TASK BRIEF: Copy the material below line for line, without changing any of its text. Leave out the pictures.

------------------------------

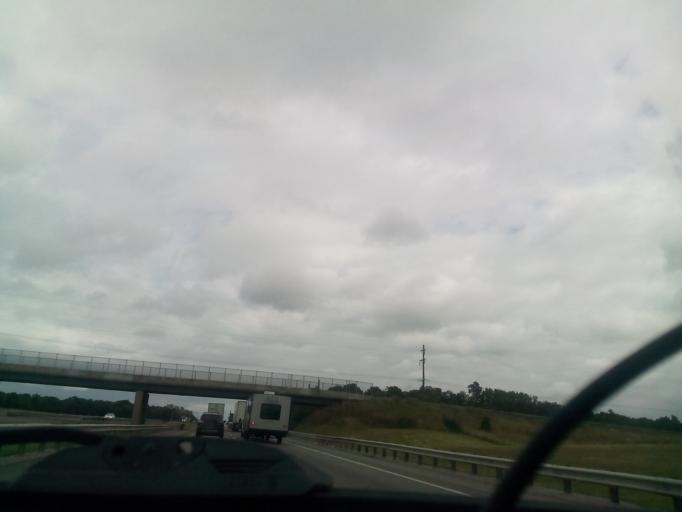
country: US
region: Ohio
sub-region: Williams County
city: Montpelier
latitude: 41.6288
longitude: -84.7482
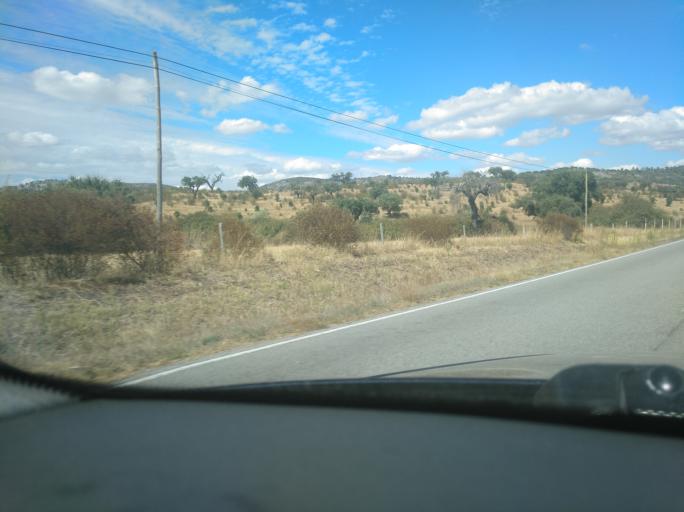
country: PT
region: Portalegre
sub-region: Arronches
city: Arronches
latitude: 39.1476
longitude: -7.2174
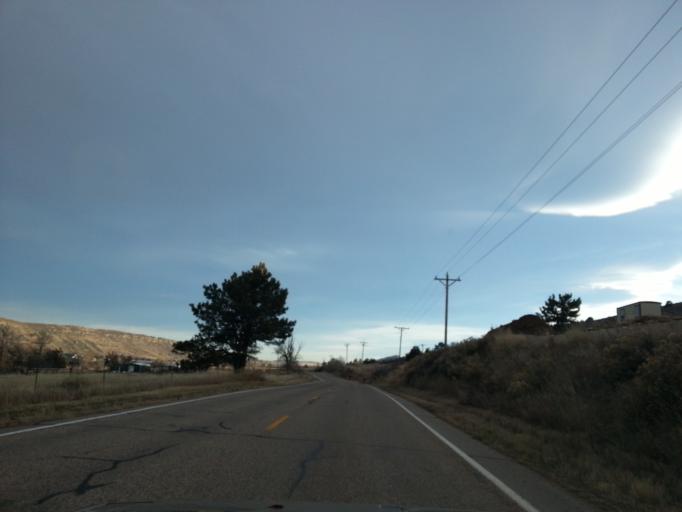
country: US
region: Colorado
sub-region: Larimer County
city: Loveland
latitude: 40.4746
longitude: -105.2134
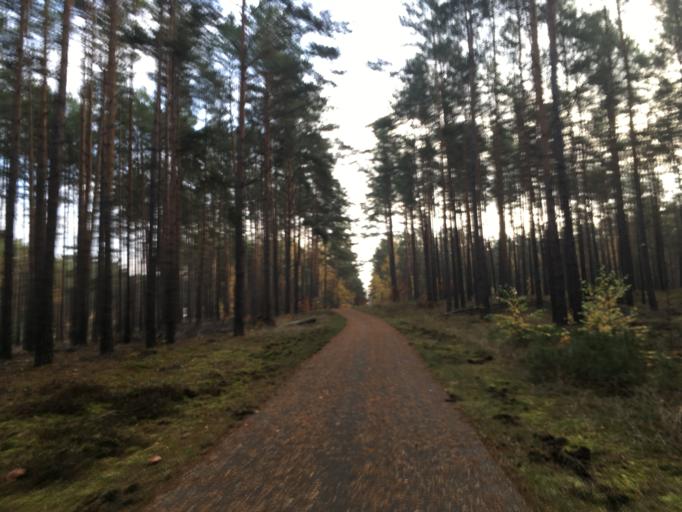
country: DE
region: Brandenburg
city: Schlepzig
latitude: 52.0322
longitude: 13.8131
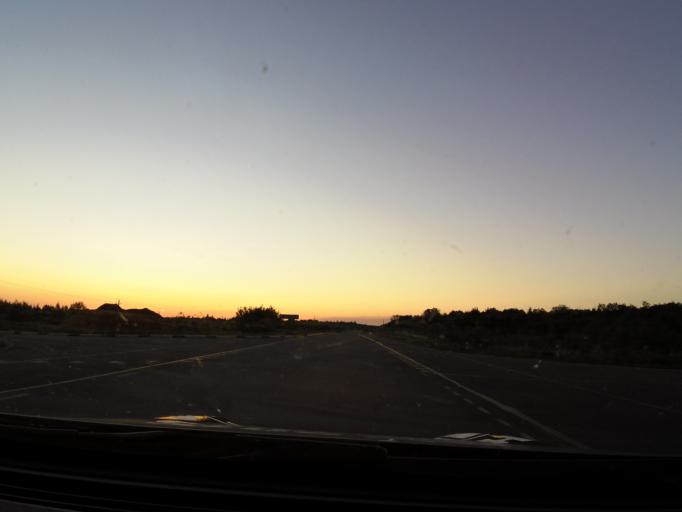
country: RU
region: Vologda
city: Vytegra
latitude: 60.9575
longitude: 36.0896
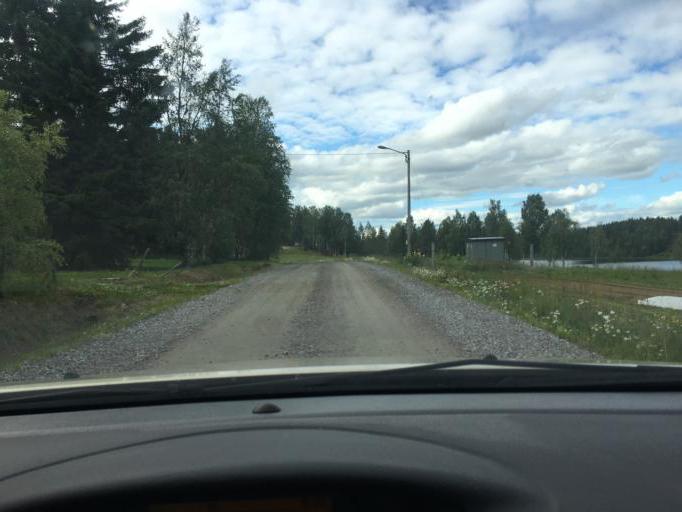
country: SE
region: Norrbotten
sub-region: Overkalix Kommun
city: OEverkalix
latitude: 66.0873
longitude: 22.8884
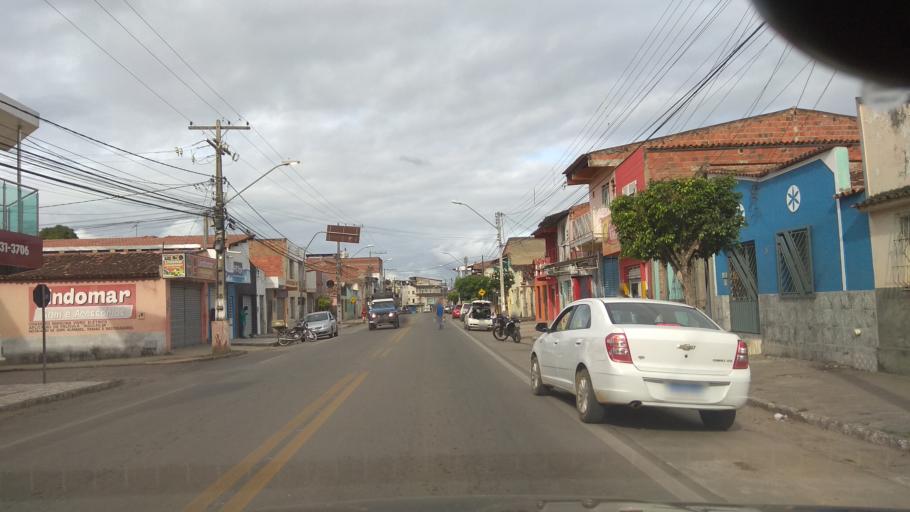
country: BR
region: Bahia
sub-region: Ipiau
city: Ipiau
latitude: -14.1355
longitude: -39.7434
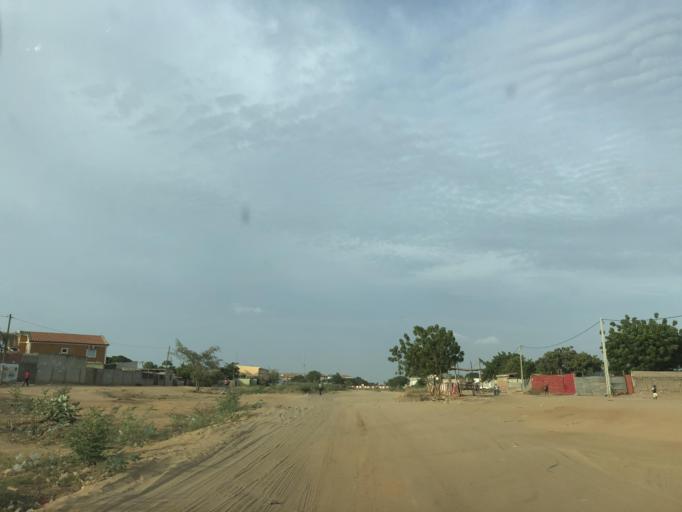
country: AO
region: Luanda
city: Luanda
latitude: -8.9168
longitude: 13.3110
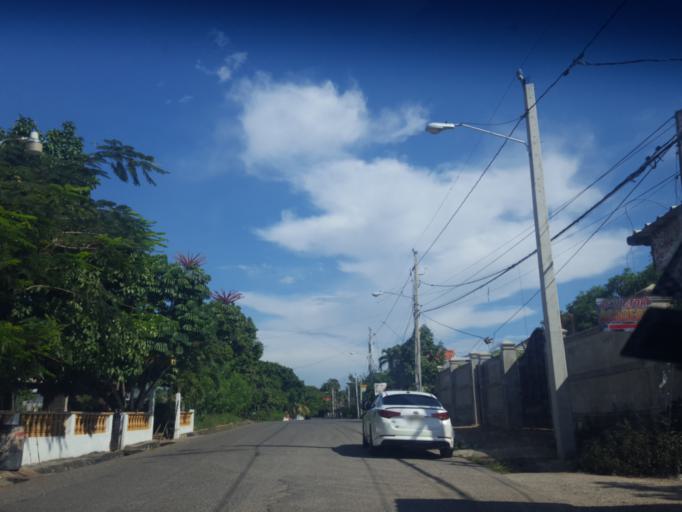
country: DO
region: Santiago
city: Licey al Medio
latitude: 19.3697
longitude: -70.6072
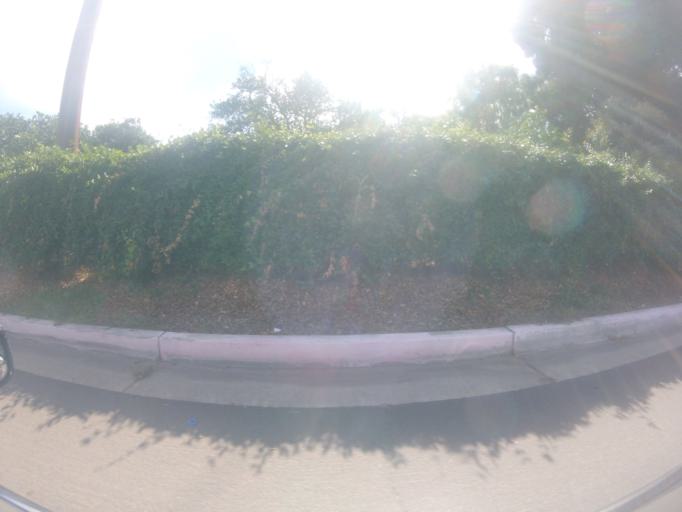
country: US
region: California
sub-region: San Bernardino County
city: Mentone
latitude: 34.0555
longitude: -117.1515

------------------------------

FULL ANSWER:
country: US
region: Ohio
sub-region: Williams County
city: Montpelier
latitude: 41.6288
longitude: -84.7482
country: PT
region: Portalegre
sub-region: Arronches
city: Arronches
latitude: 39.1476
longitude: -7.2174
country: US
region: Colorado
sub-region: Larimer County
city: Loveland
latitude: 40.4746
longitude: -105.2134
country: DE
region: Brandenburg
city: Schlepzig
latitude: 52.0322
longitude: 13.8131
country: RU
region: Vologda
city: Vytegra
latitude: 60.9575
longitude: 36.0896
country: SE
region: Norrbotten
sub-region: Overkalix Kommun
city: OEverkalix
latitude: 66.0873
longitude: 22.8884
country: BR
region: Bahia
sub-region: Ipiau
city: Ipiau
latitude: -14.1355
longitude: -39.7434
country: AO
region: Luanda
city: Luanda
latitude: -8.9168
longitude: 13.3110
country: DO
region: Santiago
city: Licey al Medio
latitude: 19.3697
longitude: -70.6072
country: US
region: California
sub-region: San Bernardino County
city: Mentone
latitude: 34.0555
longitude: -117.1515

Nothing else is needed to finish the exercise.